* _Written task_
Render the lines of the material from the line containing "っているひとが，目標を達成することを支援するプ" through the last line of the material, both inclusive, as a JSON list of strings with one string per line and blank lines omitted.

* _Records for this task_
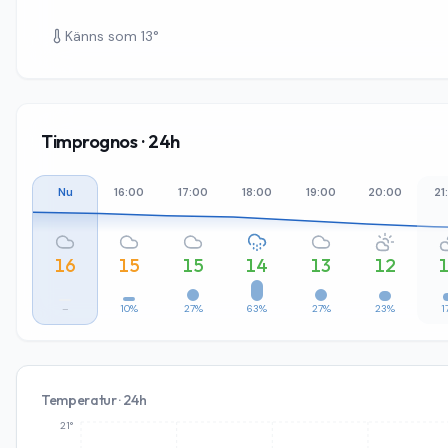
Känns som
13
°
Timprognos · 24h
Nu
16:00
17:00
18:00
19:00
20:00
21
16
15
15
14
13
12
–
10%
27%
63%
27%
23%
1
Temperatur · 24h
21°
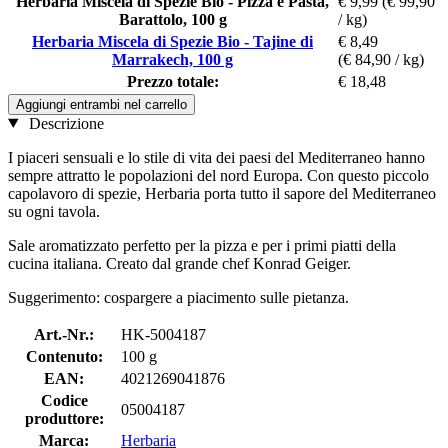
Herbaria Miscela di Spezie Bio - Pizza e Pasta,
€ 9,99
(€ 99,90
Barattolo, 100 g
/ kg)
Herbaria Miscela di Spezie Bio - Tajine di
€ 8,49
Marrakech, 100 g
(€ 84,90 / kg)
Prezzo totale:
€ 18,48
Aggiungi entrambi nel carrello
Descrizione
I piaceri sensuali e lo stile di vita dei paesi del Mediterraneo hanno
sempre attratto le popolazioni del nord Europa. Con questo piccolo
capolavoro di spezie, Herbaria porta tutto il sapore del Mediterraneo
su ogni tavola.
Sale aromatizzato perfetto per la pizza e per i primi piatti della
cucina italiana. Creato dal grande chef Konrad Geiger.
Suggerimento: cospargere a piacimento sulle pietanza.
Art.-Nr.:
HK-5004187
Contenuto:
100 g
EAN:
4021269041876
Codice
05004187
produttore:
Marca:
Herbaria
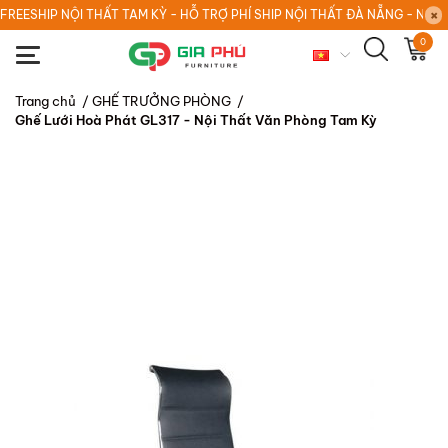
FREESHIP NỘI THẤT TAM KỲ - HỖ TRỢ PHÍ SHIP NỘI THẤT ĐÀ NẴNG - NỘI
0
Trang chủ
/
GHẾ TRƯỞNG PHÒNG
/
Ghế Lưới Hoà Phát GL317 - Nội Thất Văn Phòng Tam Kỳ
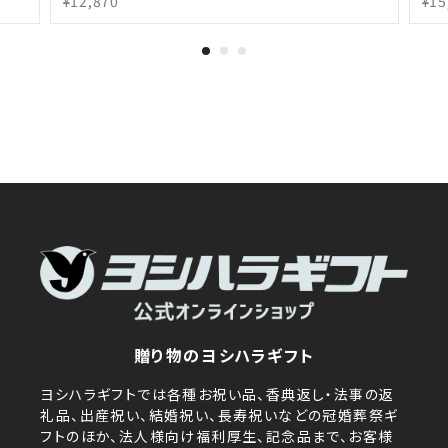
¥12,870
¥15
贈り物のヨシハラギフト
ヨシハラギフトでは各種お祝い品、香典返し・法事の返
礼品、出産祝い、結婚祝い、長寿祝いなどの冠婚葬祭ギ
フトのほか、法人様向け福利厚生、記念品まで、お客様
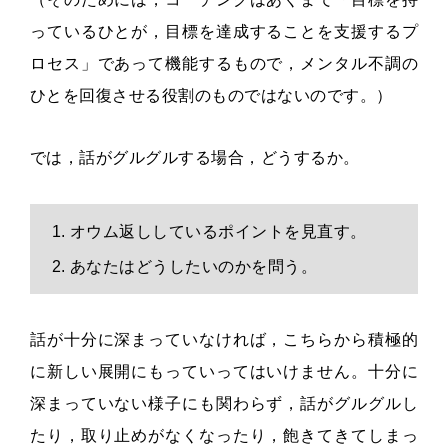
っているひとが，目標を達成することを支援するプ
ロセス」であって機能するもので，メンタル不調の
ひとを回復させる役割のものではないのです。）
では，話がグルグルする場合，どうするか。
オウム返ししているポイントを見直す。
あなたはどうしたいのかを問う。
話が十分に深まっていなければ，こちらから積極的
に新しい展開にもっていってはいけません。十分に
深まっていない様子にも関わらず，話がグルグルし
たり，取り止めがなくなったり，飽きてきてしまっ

* _Response to the exercise_
[
  "っているひとが，目標を達成することを支援するプ",
  "ロセス」であって機能するもので，メンタル不調の",
  "ひとを回復させる役割のものではないのです。）",
  "では，話がグルグルする場合，どうするか。",
  "オウム返ししているポイントを見直す。",
  "あなたはどうしたいのかを問う。",
  "話が十分に深まっていなければ，こちらから積極的",
  "に新しい展開にもっていってはいけません。十分に",
  "深まっていない様子にも関わらず，話がグルグルし",
  "たり，取り止めがなくなったり，飽きてきてしまっ"
]